708 stars 69 forks source link

How to adapt huggingFace repo for inference on own interior (NYU like) rgb images #59

Closed OthmanLoutfi closed 1 year ago

OthmanLoutfi commented 1 year ago

Hello, I saw that you gave directions as to how to get inference results on interior images that aren't in NYU or kitti dataset using this repo: https://huggingface.co/spaces/CVPR/MonoScene/tree/main

Could you explain further what we are supposed to modify in the code ?

anhquancao commented 1 year ago

Hi @OthmanLoutfi, You need to perform the reconstruction in the camera coordinate. To do so, you need to transform the 3D ground-truth to the camera coordinates using the GT pose. Then, you can define a 3D volume in front of the camera in the camera coordinate as the output volume. You can expect smth similar here in SceneRF https://github.com/astra-vision/SceneRF#teaser. I will update the code for SceneRF in next months

OthmanLoutfi commented 1 year ago

Hi @OthmanLoutfi, You need to perform the reconstruction in the camera coordinate. To do so, you need to transform the 3D ground-truth to the camera coordinates using the GT pose. Then, you can define a 3D volume in front of the camera in the camera coordinate as the output volume. You can expect smth similar here in SceneRF https://github.com/astra-vision/SceneRF#teaser. I will update the code for SceneRF in next months

So if i understand correctly, we must have volume data for each image (in the form of a .bin file) in order to get inference results. Could using SceneRF help generates those files ?

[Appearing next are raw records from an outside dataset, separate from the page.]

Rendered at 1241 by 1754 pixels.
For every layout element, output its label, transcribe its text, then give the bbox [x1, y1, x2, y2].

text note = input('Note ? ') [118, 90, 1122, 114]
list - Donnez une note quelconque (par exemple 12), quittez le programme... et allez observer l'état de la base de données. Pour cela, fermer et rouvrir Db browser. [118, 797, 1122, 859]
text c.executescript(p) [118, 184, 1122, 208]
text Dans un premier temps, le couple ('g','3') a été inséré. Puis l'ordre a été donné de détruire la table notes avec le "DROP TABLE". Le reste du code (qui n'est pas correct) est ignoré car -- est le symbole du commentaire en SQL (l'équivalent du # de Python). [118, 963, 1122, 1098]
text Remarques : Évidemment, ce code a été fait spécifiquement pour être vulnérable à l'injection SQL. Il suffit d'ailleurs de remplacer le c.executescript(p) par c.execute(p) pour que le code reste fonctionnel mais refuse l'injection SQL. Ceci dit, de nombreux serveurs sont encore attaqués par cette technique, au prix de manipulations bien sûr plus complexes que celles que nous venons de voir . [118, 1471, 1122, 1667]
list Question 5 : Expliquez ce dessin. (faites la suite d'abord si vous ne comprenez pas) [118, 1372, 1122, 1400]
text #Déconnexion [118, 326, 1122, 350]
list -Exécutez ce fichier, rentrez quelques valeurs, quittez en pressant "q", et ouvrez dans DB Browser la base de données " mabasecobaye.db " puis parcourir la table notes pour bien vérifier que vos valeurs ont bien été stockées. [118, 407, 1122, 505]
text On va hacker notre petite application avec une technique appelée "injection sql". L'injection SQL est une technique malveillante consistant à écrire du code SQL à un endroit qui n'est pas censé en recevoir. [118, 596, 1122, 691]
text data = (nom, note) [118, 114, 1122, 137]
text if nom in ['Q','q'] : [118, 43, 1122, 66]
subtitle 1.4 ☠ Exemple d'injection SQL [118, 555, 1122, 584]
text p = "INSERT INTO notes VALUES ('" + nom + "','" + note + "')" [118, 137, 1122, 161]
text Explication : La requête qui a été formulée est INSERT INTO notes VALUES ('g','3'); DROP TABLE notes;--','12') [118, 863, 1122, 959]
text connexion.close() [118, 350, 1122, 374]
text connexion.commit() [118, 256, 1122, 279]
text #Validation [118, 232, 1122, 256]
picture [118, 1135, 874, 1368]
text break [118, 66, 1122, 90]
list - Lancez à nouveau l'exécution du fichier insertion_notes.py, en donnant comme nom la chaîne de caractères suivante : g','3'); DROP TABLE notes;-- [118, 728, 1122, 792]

anhquancao commented 1 year ago

Yes, the current implementation of MonoScene on NYU requires the ground-truth pose from the .bin file to get the corresponding 3D volume. It eases the evaluation process.

If you want to do similar to the demo you need:

For each scene, transform the voxels to the camera coordinate using the ground-truth pose.
Thus, you can define 3D reconstruction volume as the area right in front of the camera, e.g. 4.8m x 4.8m x 3.6m is enough to contain all the transformed 3D ground truth in the camera coordinate space. This removes the need of ground-truth pose from the .bin file. Note that for voxels without ground-truth you can set them to unknown class i.e. 255
Retrain MonoScene unders this setting.

SceneRF does everything in the camera coordinate space. It doesn't require those files

I hope this help.

OthmanLoutfi commented 1 year ago

For each scene, transform the voxels to the camera coordinate using the ground-truth pose.

are these the camera coordinates ? https://github.com/astra-vision/MonoScene/blob/4447ea4f52554482e24d8aa46d290747c030ceba/monoscene/data/utils/helpers.py#L104-L106

Thus, you can define 3D reconstruction volume as the area right in front of the camera, e.g. 4.8m x 4.8m x 3.6m is enough to contain all the transformed 3D ground truth in the camera coordinate space. This removes the need of ground-truth pose from the .bin file.

I'm not sure i understand this, could you elaborate further on what needs to be done at this step ?

anhquancao commented 1 year ago

For NYU, the voxels are in the world coordinates. I don't think changing them is enough, you need to write code to convert the 3D ground-truth to camera coordinates, modify the training pipeline, retrain the model.